Deixaríamos de fazer as reformas necessárias para o país? Pelo contrário. Faríamos essas reformas, agora com objetivo claro: sustentar e aprimorar o eixo central da saúde pública. O objetivo da reforma administrativa? A saúde pública. O objetivo da reforma tributária? A saúde pública. O objetivo de outras reformas fiscais? A saúde pública.

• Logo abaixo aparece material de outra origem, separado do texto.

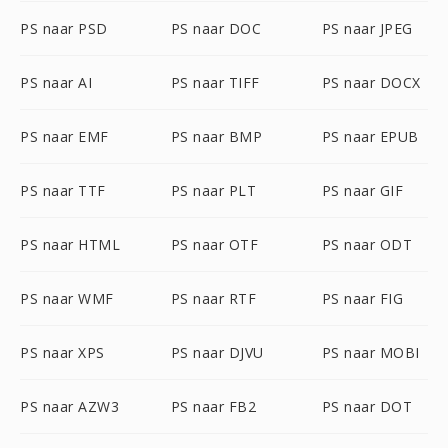
PS naar PSD
PS naar DOC
PS naar JPEG
PS naar AI
PS naar TIFF
PS naar DOCX
PS naar EMF
PS naar BMP
PS naar EPUB
PS naar TTF
PS naar PLT
PS naar GIF
PS naar HTML
PS naar OTF
PS naar ODT
PS naar WMF
PS naar RTF
PS naar FIG
PS naar XPS
PS naar DJVU
PS naar MOBI
PS naar AZW3
PS naar FB2
PS naar DOT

A pandemia nos tem apresentado muitas tragédias, dificuldades, dilemas, conflitos. Em meio à gestão de uma crise humanitária aguda, não é fácil elaborar o que sobrevirá. Mas é muito importante começar a fazê-lo, e isso implica abrir mão dessa espécie de pensamento mágico de que a pandemia vai acabar. A pandemia aguda, sem dúvida, acabará. Mas dela virá a pandemia crônica, essa que nos oferece o desafio e a oportunidade de uma transformação real da economia brasileira. A economia do cuidado é aquela que tem na saúde pública o eixo central e que se desenha explorando a reconfiguração do mundo que o vírus nos está apresentando. É claro que não acredito que o Brasil irá trilhar esse caminho nos próximos dois anos, com um Governo antibrasileiro. É mais provável que o país seja testemunha do que outros farão para pôr a saúde pública no centro das suas políticas. Mas quem sabe se os assistindo dessa vez, pela primeira vez, nós não nos articulamos para aproveitar a oportunidade visível, mesmo que tardiamente.
Monica de Bolle é economista, PhD pela London School of Economics e especializada em medicina pela Harvard Medical School. É professora da Universidade Johns Hopkins e pesquisadora-sênior do Peterson Institute for International Economics.